* PROBLEM DESCRIPTION: Below are the records; print them again exactly and omit the pictures.
__________
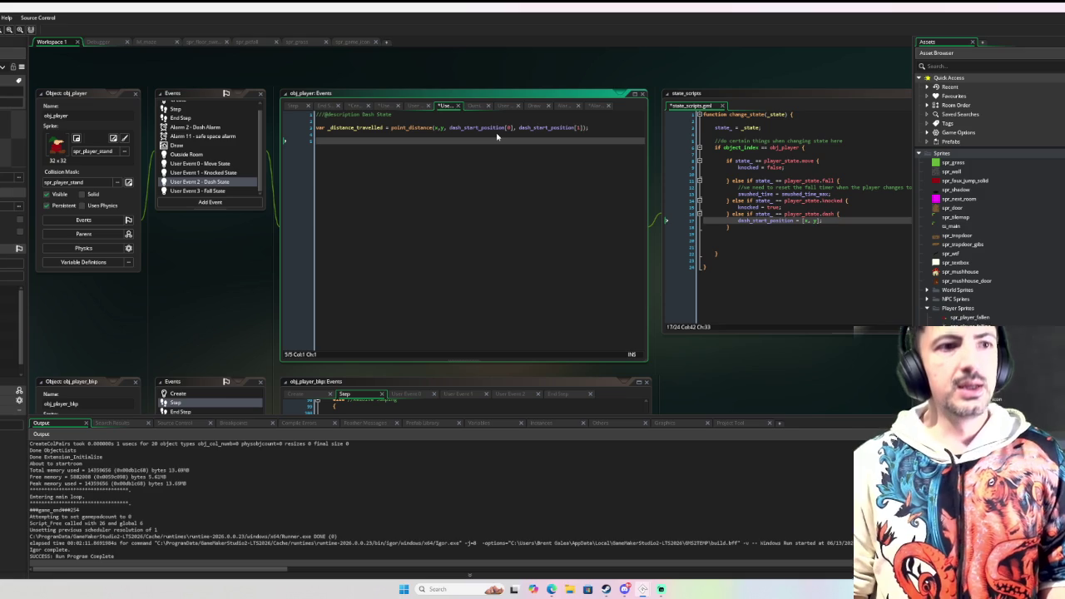
key(Up)
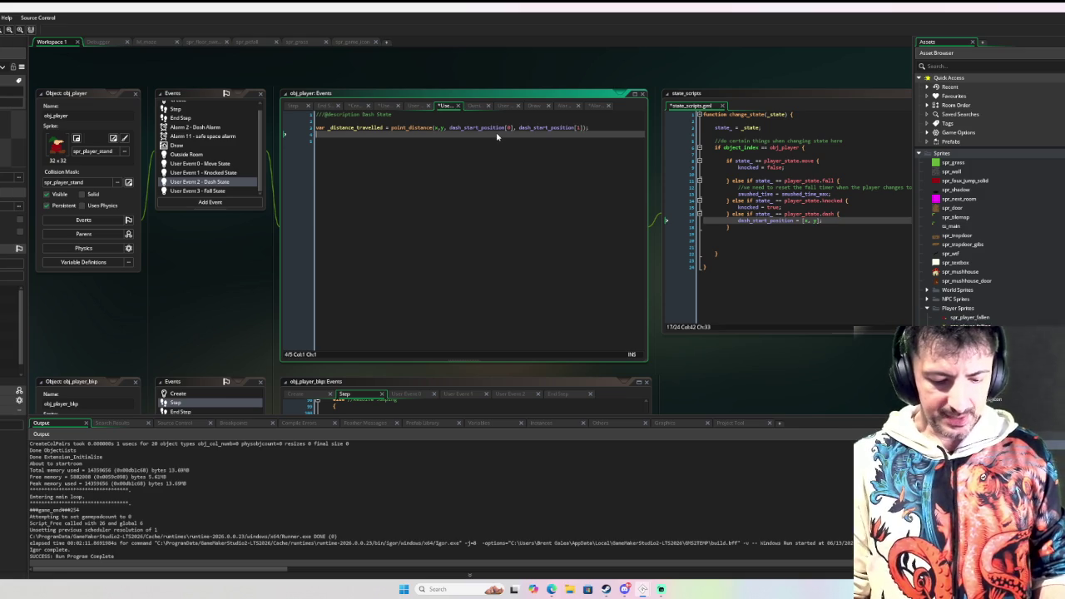
key(ctrl+space)
key(Escape)
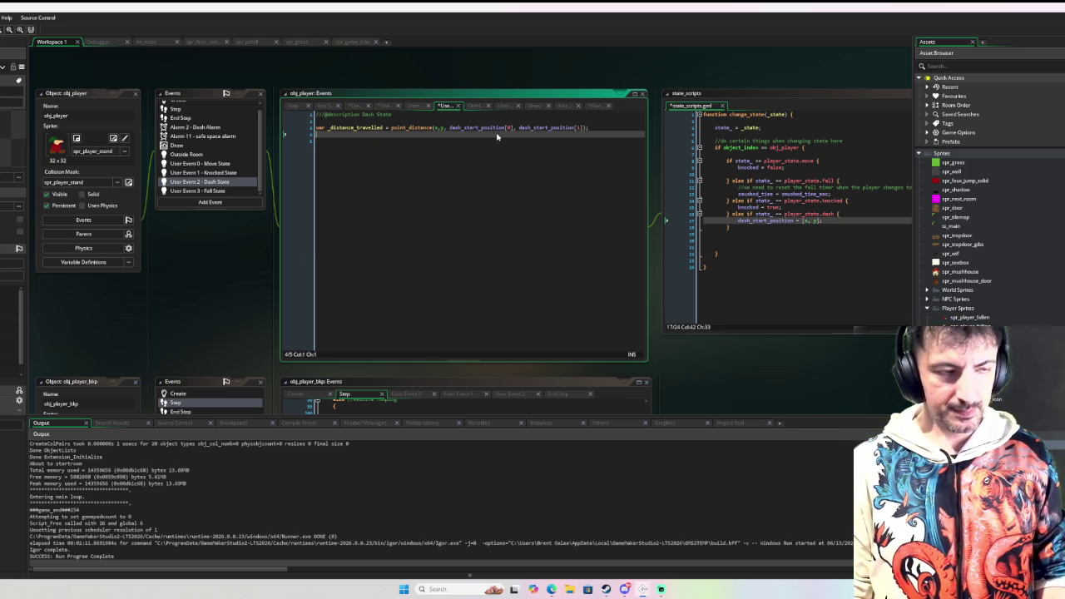
scroll(191, 101, up, 2)
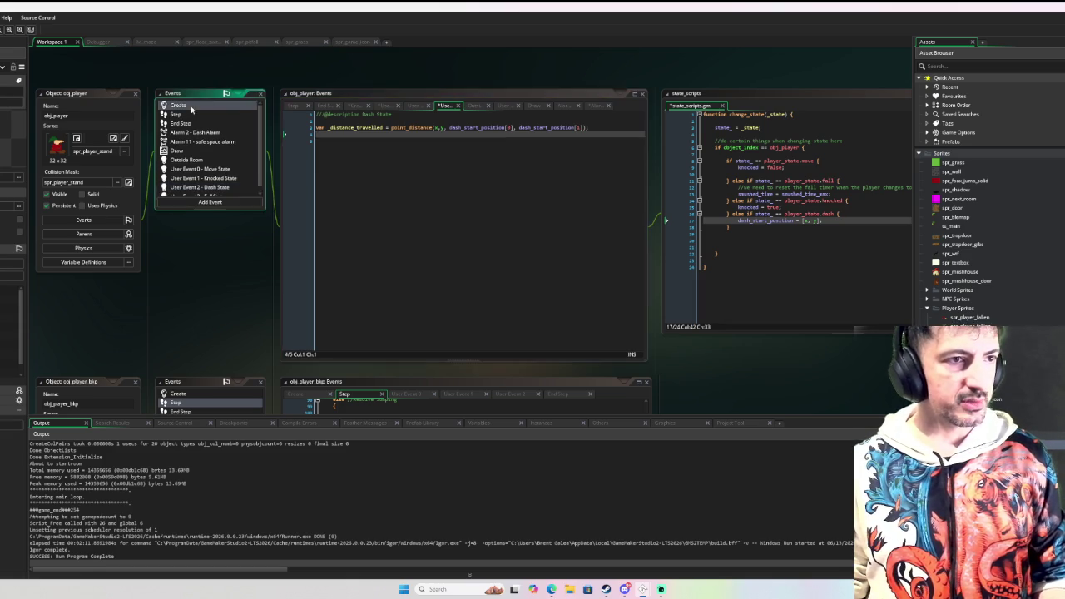
Add dash_current_frames = 0; under //dash variables in the Create event
click(192, 106)
click(423, 281)
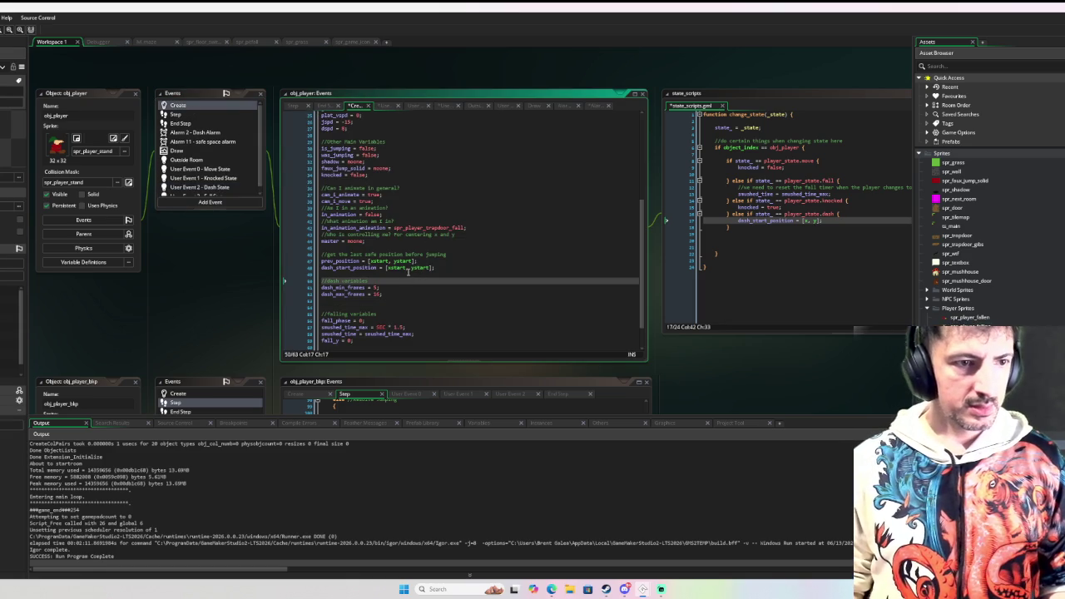
key(Return)
text(dash_c)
__________
* OUTPUT OF THE EXERCISE:
key(Up)
key(ctrl+space)
key(Escape)
scroll(191, 101, up, 2)
Add dash_current_frames = 0; under //dash variables in the Create event
click(192, 106)
click(423, 281)
key(Return)
text(dash_c)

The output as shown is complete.